The concept of Native as its own identity (and not as a placeholder word for a specific tribal or nation identity), is a product of colonialism and the Indian Act. In the words of anti-colonial writer Frantz Fanon, “it is the settler who has brought the native into existence and who perpetuates his existence.”

There are Salish people, Haida, Cree, Ojibway, Métis, and Mi’kmaq among many others, all three dimensional individuals you can walk up to on the street, and not one of which identifies with some culture called “Native.” Still, we are told that a thing called the Native race exists, that Boyden is a member of it, that his disconnect from any community doesn’t matter, and lastly that we have no say in this.

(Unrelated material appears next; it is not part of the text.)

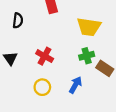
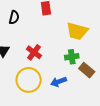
blue arrow: (75, 85) -> (59, 82), turned -147
yellow circle: (42, 87) -> (29, 80), size x1.6

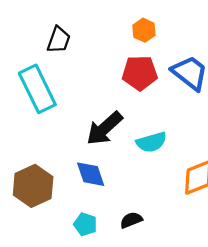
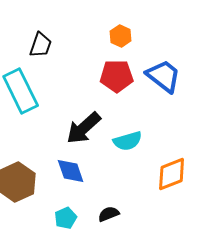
cyan pentagon: (85, 224) -> (66, 218), turned 30

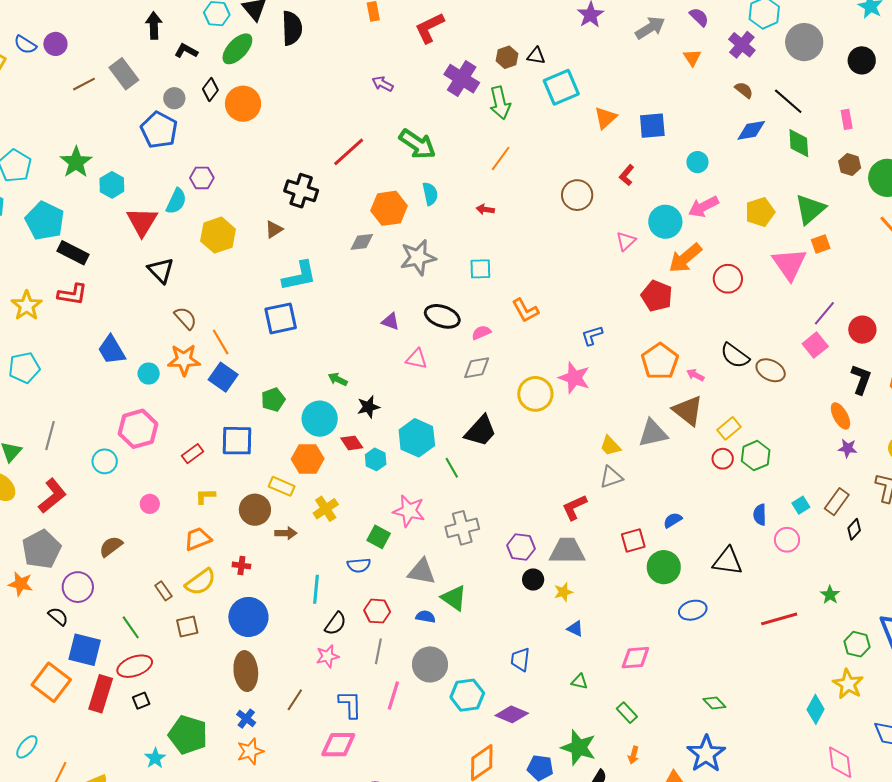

Boyden has claimed many communities. The APTN article sought to investigate those claims, looking at his connection to each nation. They weren’t looking for people of a particular race, but to see if any ancestor had any connection with those bands. They found none. Many non-Native commenters tell us to ignore that, to ignore Boyden’s shifting stories because they like his books. Such voices publish on Twitter under the names John Corbett, JLuc, Mike Utsal, John Wilbur and Gerhard Gehrmann.

For non-Natives to call this investigation a “lynching” or a racial witch hunt is the epitome of colonial arrogance. When Canadians were presented with Michael Ignatieff and his shifting loyalties, legitimate questions were asked. But when we Indigenous people present pointed questions to what is in effect, a shady politician, we’re treated to grade-school lectures about bad form.

We’re told to accept someone as one of us who doesn’t meet our standards of belonging, because he meets a non-Native standard for a type of race-based identity that we don’t recognize. On top of that we see the media attacking us for imposing a standard of community-centred belonging that goes unquestioned when practiced by others (including, in the example provided above, Jewish Canadians).

This double standard, and this dismissal of Indigenous concerns, is the most troubling aspect of the Boyden issue.

Correction: an earlier version of this article misspelled the surname of Ian Campeau, a member of producer and DJ crew A Tribe Called Red.